Nel programma si trovano in particolare la necessità di tutelare l'integrità
territoriale della Russia e di ricostruirne il prestigio perduto, ma è
assolutamente oscuro, per quel che riguarda la politica economica che intende
seguire per spingere il paese fuori dalla crisi.
I temi economici sono rimasti fuori dalla sua campagna elettorale giocando tutto
sulla "sindrome caucasica" e la paura degli attentati nelle case.
I grandi elettori
di Putin
I poteri forti della Russia, dalla "famiglia" intorno a Eltsin
agli oligarchi dell'economia, che lo hanno spinto e sostenuto fino ad oggi,
hanno "investito su di lui". Per mesi, vecchi monopoli come la Gazprom
di Rem Vyakhirev e la Ues (l'Enel russa) di Anatolij Cjubais hanno pagato diligentemente
i conti di Putin autoproclamato alfiere del libero mercato e della concorrenza.
Il più noto
e il più estroverso degli oligarchi è Boris Berezovskij, eminenza
grigia dell'era Eltsin, grande elettore - attraverso l'incondizionato sostegno
offerto dal primo canale tv che, di fatto, controlla - di Vladimir Putin. L'uomo
del petrolio e della tv era rimasto zitto, poi ha reagito con una mega-intervista,
largamente pubblicizzata, esplosa all'immediata vigilia delle elezioni, come
un avvertimento mafioso.
Putin? Ci sentiamo spesso, ha fatto sapere Berezovskij, per scambiarci le nostre
opinioni. E ancora "Certo che gli oligarchi devono essere tenuti a distanza
dal potere politico, come chiunque altro. Solo che non accadrà mai. Sono
parole giuste. Ma per gli elettori". Questo la dice lunga sulla supposta
autonomia di Putin, una favola elettorale. Anche se non farà una lotta
serrata alla corruzione, dovrà far arrestare qualche piccolo personaggio
concentrandosi contro gli oligarchi non suoi sostenitori come il banchiere Gusinskij,
proprietario della televisione Ntv, magari togliendogli la licenza televisiva.

* **Righe dei dati**:

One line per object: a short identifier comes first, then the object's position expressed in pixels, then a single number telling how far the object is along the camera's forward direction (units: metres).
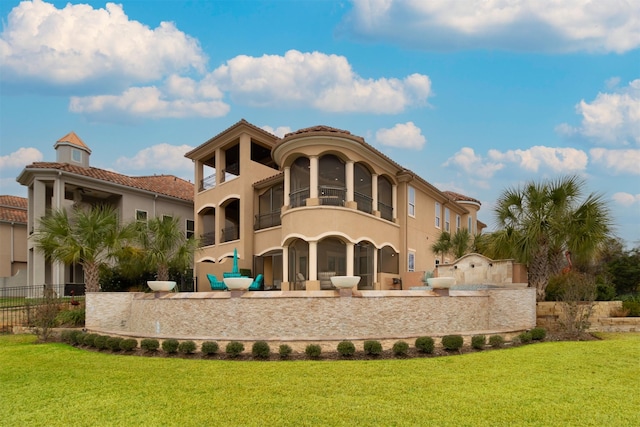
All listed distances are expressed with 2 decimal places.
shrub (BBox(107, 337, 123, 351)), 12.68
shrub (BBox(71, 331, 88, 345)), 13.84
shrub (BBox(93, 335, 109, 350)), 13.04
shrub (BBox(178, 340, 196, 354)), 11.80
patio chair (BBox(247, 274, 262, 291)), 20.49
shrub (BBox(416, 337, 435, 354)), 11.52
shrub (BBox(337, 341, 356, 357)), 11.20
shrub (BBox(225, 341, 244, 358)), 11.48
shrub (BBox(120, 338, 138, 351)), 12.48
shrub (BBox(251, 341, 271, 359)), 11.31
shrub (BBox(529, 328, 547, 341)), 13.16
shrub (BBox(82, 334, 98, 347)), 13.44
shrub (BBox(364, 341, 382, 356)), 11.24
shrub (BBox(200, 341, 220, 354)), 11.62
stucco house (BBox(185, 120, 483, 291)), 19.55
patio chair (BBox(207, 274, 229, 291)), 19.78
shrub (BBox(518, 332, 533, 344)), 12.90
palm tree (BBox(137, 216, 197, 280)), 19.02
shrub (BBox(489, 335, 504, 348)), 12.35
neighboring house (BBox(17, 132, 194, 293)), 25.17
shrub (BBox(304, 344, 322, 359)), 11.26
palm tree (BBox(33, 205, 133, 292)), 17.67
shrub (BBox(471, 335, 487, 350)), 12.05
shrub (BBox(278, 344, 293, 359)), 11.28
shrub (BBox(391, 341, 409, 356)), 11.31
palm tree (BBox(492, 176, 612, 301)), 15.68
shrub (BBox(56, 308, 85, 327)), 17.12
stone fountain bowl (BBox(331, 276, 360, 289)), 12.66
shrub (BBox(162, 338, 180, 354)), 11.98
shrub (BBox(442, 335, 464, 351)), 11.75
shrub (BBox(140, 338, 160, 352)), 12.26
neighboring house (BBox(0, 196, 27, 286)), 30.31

...

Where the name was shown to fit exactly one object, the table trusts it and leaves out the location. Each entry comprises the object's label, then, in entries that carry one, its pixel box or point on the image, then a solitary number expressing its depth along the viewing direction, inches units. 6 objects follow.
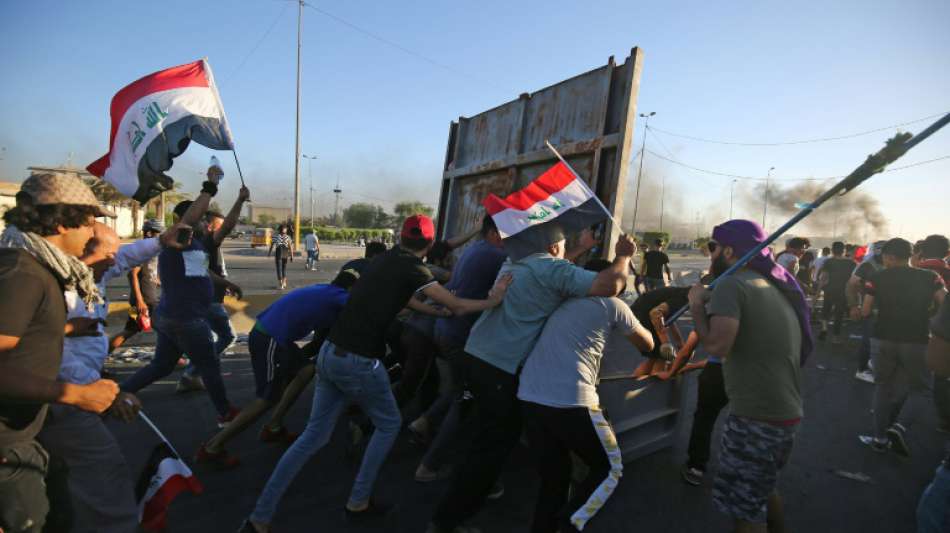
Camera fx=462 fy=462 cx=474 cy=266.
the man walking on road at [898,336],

* **Cosa fare**: Nell'estratto su Putin, quale società viene definita "l'Enel russa"? Le righe costituiscono materiale a sé stante, distinto dall'estratto.

* **Soluzione**: La Ues di Anatolij Cjubais.